Indian Sikh men hold placards and shout slogans during a protest against the deadly shooting attack at a Sikh temple in Wisconsin, in Jammu, Monday, Aug. 6, 2012.—AP Photo

WASHINGTON: The gunman who killed six people inside a Sikh temple in the US and was killed in a police shootout was a 40-year-old Army veteran, officials said Monday, and a civil rights group identified him as a “frustrated neo-Nazi” who led a white supremacist band.

Police called Sunday’s attack an act of domestic terrorism.

The shooter was Wade Michael Page, said First Assistant US Attorney Greg Haanstad in Milwaukee. Page joined the Army in 1992 and was discharged in 1998, according to a US defense official who spoke on condition of anonymity because he was not authorized to release information about the suspect.

Officials and witnesses said the gunman walked into the Sikh Temple of Wisconsin and opened fire as several dozen people prepared for Sunday morning services. Six were killed, and three were critically wounded.

Page was a “frustrated neo-Nazi” who led a racist white supremacist band, the Southern Poverty Law Center said Monday.

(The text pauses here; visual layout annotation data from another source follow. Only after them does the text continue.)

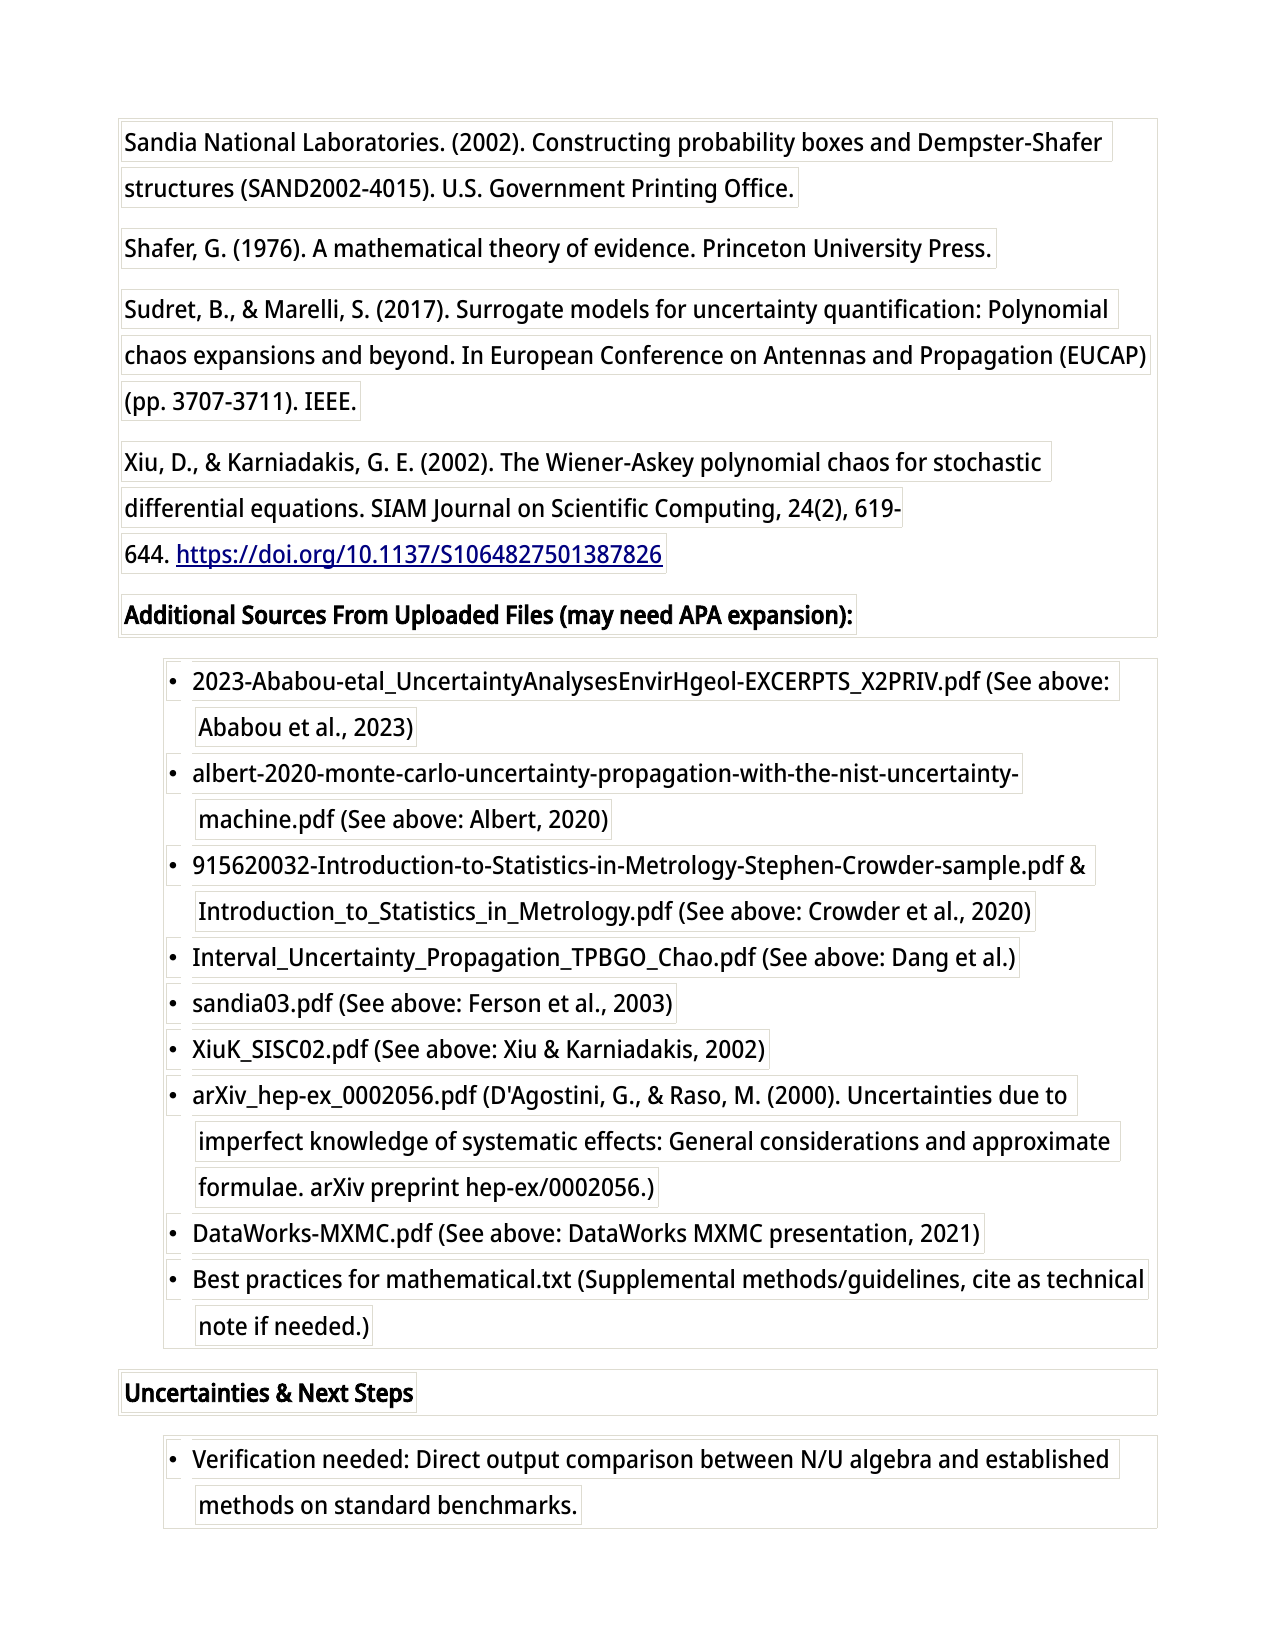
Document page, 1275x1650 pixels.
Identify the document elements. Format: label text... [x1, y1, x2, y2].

list Verification needed: Direct output comparison between N/U algebra and established methods on standard benchmarks. [164, 1436, 1157, 1528]
text Sandia National Laboratories. (2002). Constructing probability boxes and Dempster-Shafer structures (SAND2002-4015). U.S. Government Printing Office. [119, 119, 1157, 207]
list DataWorks-MXMC.pdf (See above: DataWorks MXMC presentation, 2021) [164, 1210, 1157, 1253]
subtitle Additional Sources From Uploaded Files (may need APA expansion): [119, 591, 1157, 637]
list Interval_Uncertainty_Propagation_TPBGO_Chao.pdf (See above: Dang et al.) [164, 934, 1157, 977]
list 2023-Ababou-etal_UncertaintyAnalysesEnvirHgeol-EXCERPTS_X2PRIV.pdf (See above: Ababou et al., 2023) [164, 659, 1157, 747]
list Best practices for mathematical.txt (Supplemental methods/guidelines, cite as technical note if needed.) [164, 1256, 1157, 1348]
list arXiv_hep-ex_0002056.pdf (D'Agostini, G., & Raso, M. (2000). Uncertainties due to imperfect knowledge of systematic effects: General considerations and approximate formulae. arXiv preprint hep-ex/0002056.) [164, 1072, 1157, 1207]
list 915620032-Introduction-to-Statistics-in-Metrology-Stephen-Crowder-sample.pdf & Introduction_to_Statistics_in_Metrology.pdf (See above: Crowder et al., 2020) [164, 842, 1157, 931]
text Sudret, B., & Marelli, S. (2017). Surrogate models for uncertainty quantification: Polynomial chaos expansions and beyond. In European Conference on Antennas and Propagation (EUCAP) (pp. 3707-3711). IEEE. [119, 285, 1157, 421]
text Xiu, D., & Karniadakis, G. E. (2002). The Wiener-Askey polynomial chaos for stochastic differential equations. SIAM Journal on Scientific Computing, 24(2), 619-644. https://doi.org/10.1137/S1064827501387826 [119, 438, 1157, 573]
subtitle Uncertainties & Next Steps [119, 1370, 1157, 1415]
text Shafer, G. (1976). A mathematical theory of evidence. Princeton University Press. [119, 225, 1157, 268]
list albert-2020-monte-carlo-uncertainty-propagation-with-the-nist-uncertainty-machine.pdf (See above: Albert, 2020) [164, 749, 1157, 839]
list XiuK_SISC02.pdf (See above: Xiu & Karniadakis, 2002) [164, 1026, 1157, 1069]
list sandia03.pdf (See above: Ferson et al., 2003) [164, 980, 1157, 1023]
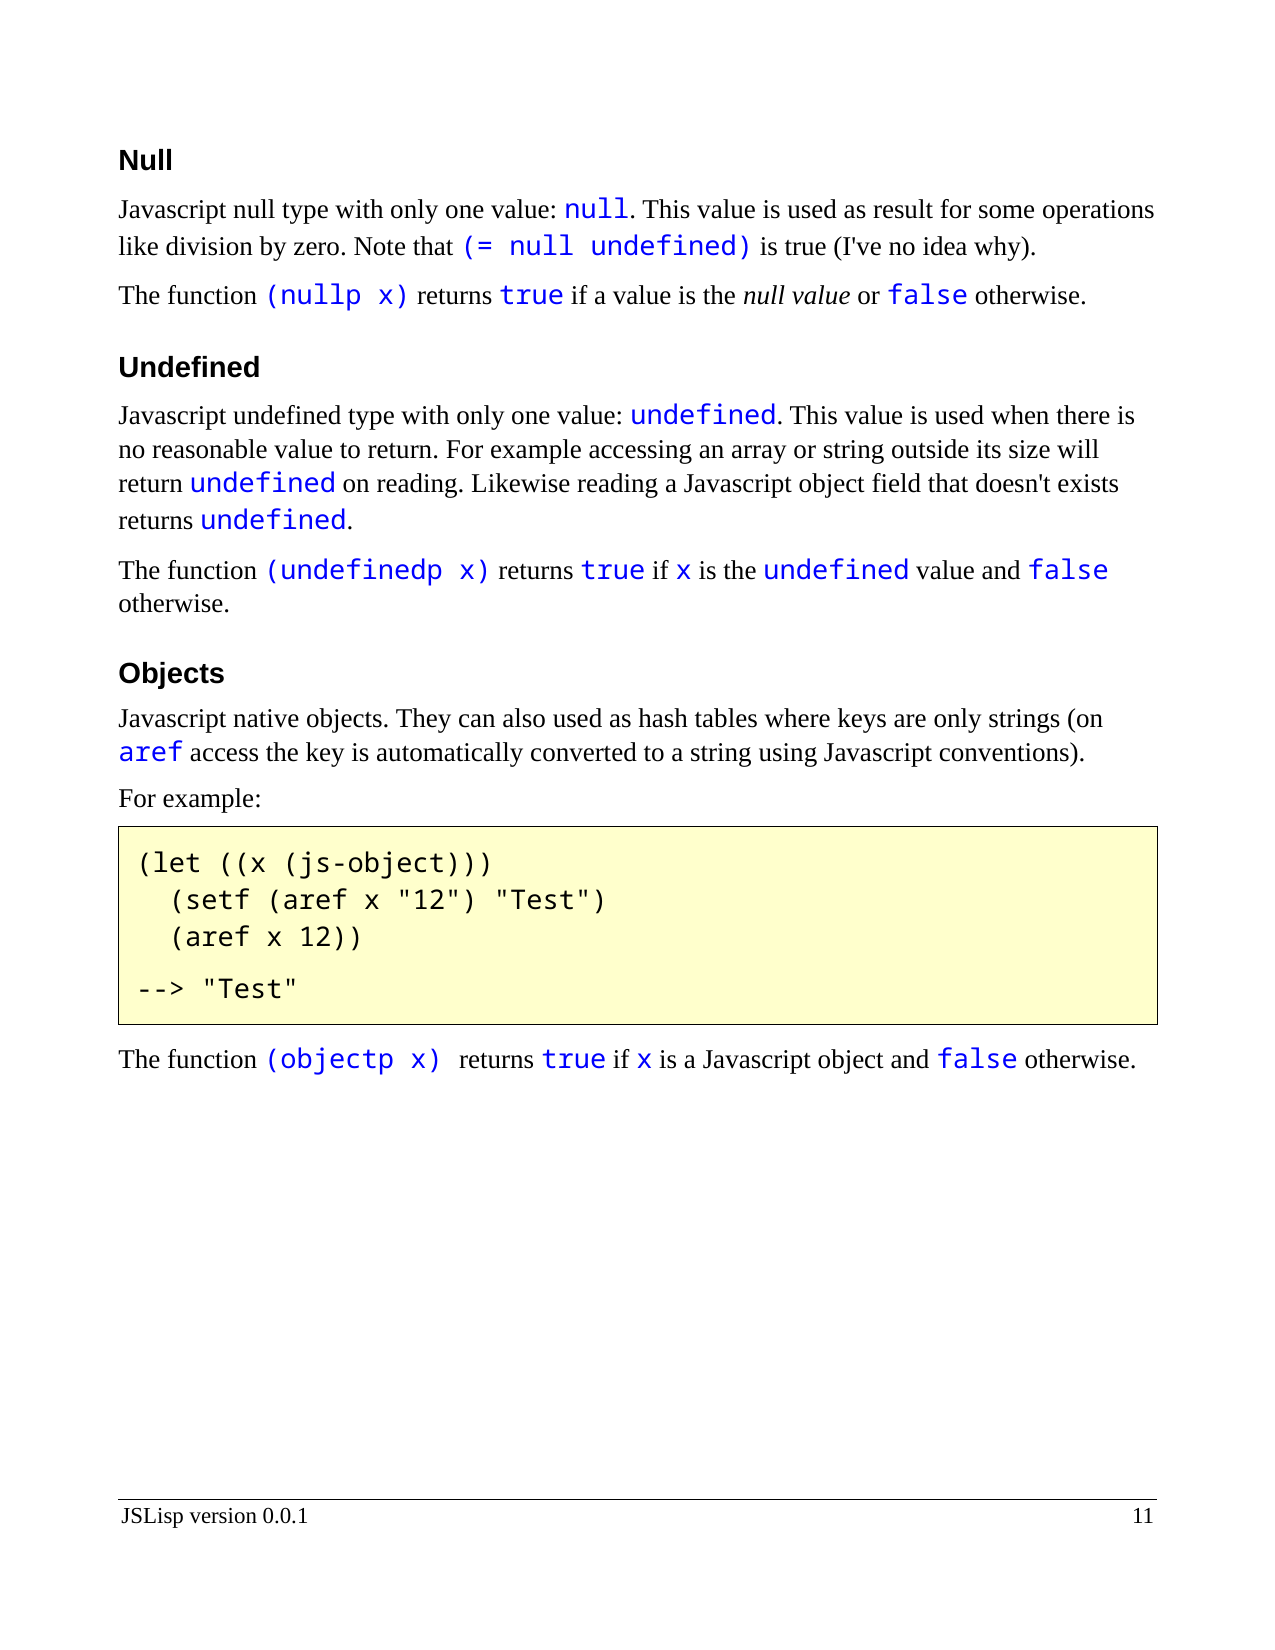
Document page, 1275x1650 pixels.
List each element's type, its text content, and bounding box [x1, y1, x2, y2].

subtitle Null [118, 143, 1157, 177]
text (let ((x (js-object))) (setf (aref x "12") "Test") (aref x 12)) [119, 827, 1157, 951]
subtitle Objects [118, 656, 1157, 689]
text Javascript null type with only one value: null. This value is used as result for some operations like division by zero. Note that (= null undefined) is true (I've no idea why). [118, 189, 1157, 263]
text The function (undefinedp x) returns true if x is the undefined value and false otherwise. [118, 550, 1157, 618]
text Javascript native objects. They can also used as hash tables where keys are only strings (on aref access the key is automatically converted to a string using Javascript conventions). [118, 702, 1157, 770]
subtitle Undefined [118, 350, 1157, 383]
text --> "Test" [119, 951, 1157, 1024]
text For example: [118, 782, 1157, 813]
text Javascript undefined type with only one value: undefined. This value is used when there is no reasonable value to return. For example accessing an array or string outside its size will return undefined on reading. Likewise reading a Javascript object field that doesn't exists returns undefined. [118, 396, 1157, 538]
text The function (nullp x) returns true if a value is the null value or false otherwise. [118, 275, 1157, 312]
text The function (objectp x) returns true if x is a Javascript object and false otherwise. [118, 1039, 1157, 1076]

Page told a white supremacist website in an interview in 2010 that he had been part of the white power music scene since 2000, when he left his native Colorado and started the band, End Apathy, in 2005, the civil rights organization said.

He told the website his “inspiration was based on frustration that we have the potential to accomplish so much more as individuals and a society in whole,” according to the SPLC. He did not mention violence in the interview.

Page joined the military in 1992 and was a repairman for the Hawk missile system before switching jobs to become one of the Army’s psychological operations specialists, according to the defense official.

So-called “Psy-Ops” specialists are responsible for the analysis, development and distribution of intelligence used for information and psychological effect; they research and analyze methods of influencing foreign populations.

Fort Bragg, North Carolina, was among bases where Page served.        Joseph Rackley of North Carolina told The Associated Press that Page lived with his son for about six months last year in a house on Rackley’s property.

Wade was bald and had tattoos all over his arms, Rackley said, but he doesn’t remember what they depicted. He said he wasn’t aware of any ties Page may have had to white supremacists.

“I’m not a nosy kind of guy,” Rackley said. “When he stayed with my son, I don’t even know if Wade played music. But my son plays alternative music, and periodically I’d have to call them because I could hear more than I wanted to hear.”